Britt and Schrenker were neighbors and friends in a wealthy enclave at Geist Reservoir in Noblesville, Ind.

“The Marcus that I knew was the guy taking pictures at the football games and giving pictures to the parents; snowplowing driveways for them, just an all-around community guy, giving back, sponsoring events for local charities,” Britt told Vieira. Schrenker also owned a stunt plane and performed at air shows and other events.

But Britt had heard other tales about his friend that were radically at odds with the good-guy image Schrenker cultivated.

“This was the guy who you’d hear about draining somebody’s pool next door, just out of spite,” Britt said. “There’s a legendary story about him driving a pontoon boat off of Geist Reservoir Dam. That side of the story never synced up with the Marcus that I knew.”

‘Just didn’t smell right’

Schrenker’s plane crashed about 200 yards from a residential neighborhood on Sunday night. Britt got a call Monday morning alerting him about the crash.

“I knew immediately that something was up. It just didn’t smell right,” Britt said.

That night, an e-mail popped up on his computer. It came from an unfamiliar Web-based address, but it was from Schrenker.

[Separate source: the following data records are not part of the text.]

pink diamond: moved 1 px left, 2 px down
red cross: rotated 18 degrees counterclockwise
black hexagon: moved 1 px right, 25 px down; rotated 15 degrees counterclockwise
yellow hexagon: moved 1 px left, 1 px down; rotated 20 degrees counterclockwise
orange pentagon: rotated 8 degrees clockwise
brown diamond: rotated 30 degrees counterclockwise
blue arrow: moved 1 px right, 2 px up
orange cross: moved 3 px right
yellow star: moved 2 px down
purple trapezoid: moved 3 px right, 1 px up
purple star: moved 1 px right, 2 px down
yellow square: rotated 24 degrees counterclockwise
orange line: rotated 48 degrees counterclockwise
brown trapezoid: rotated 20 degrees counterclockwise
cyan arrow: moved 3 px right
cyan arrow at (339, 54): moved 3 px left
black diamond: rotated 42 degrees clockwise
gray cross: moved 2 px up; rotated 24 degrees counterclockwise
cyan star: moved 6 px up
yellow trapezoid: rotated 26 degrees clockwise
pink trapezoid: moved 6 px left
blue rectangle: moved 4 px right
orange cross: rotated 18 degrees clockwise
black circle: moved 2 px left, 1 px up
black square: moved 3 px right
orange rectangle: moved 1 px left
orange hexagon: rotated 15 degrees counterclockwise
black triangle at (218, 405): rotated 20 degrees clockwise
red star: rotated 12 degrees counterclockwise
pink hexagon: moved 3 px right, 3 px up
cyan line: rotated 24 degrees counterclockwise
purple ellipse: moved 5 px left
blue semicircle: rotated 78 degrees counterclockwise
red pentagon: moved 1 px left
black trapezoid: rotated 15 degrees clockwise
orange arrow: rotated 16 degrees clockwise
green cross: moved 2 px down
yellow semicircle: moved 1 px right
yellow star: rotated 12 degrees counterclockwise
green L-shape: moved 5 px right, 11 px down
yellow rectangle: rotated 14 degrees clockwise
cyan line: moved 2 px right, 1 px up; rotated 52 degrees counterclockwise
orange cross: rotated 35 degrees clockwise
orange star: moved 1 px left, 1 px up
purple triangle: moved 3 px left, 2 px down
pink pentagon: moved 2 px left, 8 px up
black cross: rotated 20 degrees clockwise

“My heart stopped when I got this e-mail,” Britt said.

The e-mail began with a “Dear Tom” salutation. “You are the only person I am going to contact and I hope you will set the record straight, or to the best of your ability,” it continued. “My family is surely hurting at the recent events and I hope you can do what you can to help distribute the facts as necessary.”

Pilots of a plane sent up to intercept Schrenker’s aircraft reported seeing an open cockpit door and no lights in the cockpit.

Money and marriage troubles

Schrenker then blamed business associates for the financial problems that had led to a half-million-dollar judgment against him and charges of defrauding investors of several hundred thousand dollars.

Finally, he wrote about his wife, Michelle. “Michelle is a great woman,” he wrote. “Life has been very hard for me and Michelle has certainly felt the brunt of my stress and problems. I hope you will clear her name of any wrong doing. She filed for divorce on December 30th, 2008 … and I deserved it. I still love her deeply and I am so sorry for how terrible I treated her.”

He then wrote as if he intended to commit suicide. “Tom, I have been under so much stress that I have not felt good in some time. Nothing is clear and my thoughts are surely blurred. I have embarrassed my family for the last time and by the time you read this I will be gone. I can not bear the magnitude of the pain I have caused Michelle and the kids. It is true that I have wanted to end my life for sometime.”

He ends with an apology and an observation: “I'm sorry again. I never meant to hurt anyone.  When life becomes too much people do stupid things.”

Hard to believe

Vieira asked Britt if he felt that he had been duped by his friend.

“I think a lot of us have been duped,” Britt replied. “As more facts come in that discredit all the information he was giving me in this e-mail, but discredit also things he’s told me in the past about his business, it makes it harder and harder to believe that.”

Two days before the crash, a federal judge levied a $535,000 judgment against Heritage Wealth Management, according to The Associated Press, which has also reported that Schrenker faces fraud charges as well as charges of public endangerment by abandoning his airplane and allowing it to crash.

Schrenker was being treated in a Florida hospital for his injuries and is expected to be charged when he is discharged into police custody.

“I think the victim here is his family and the kids,” Britt said. “As a community, we feel terrible for them … We know what he’s done. We’ve kind of known the stories.”

Of Schrenker’s wife, Michelle, Britt added, “It’s a bad situation for her. It’s got to be terrible.”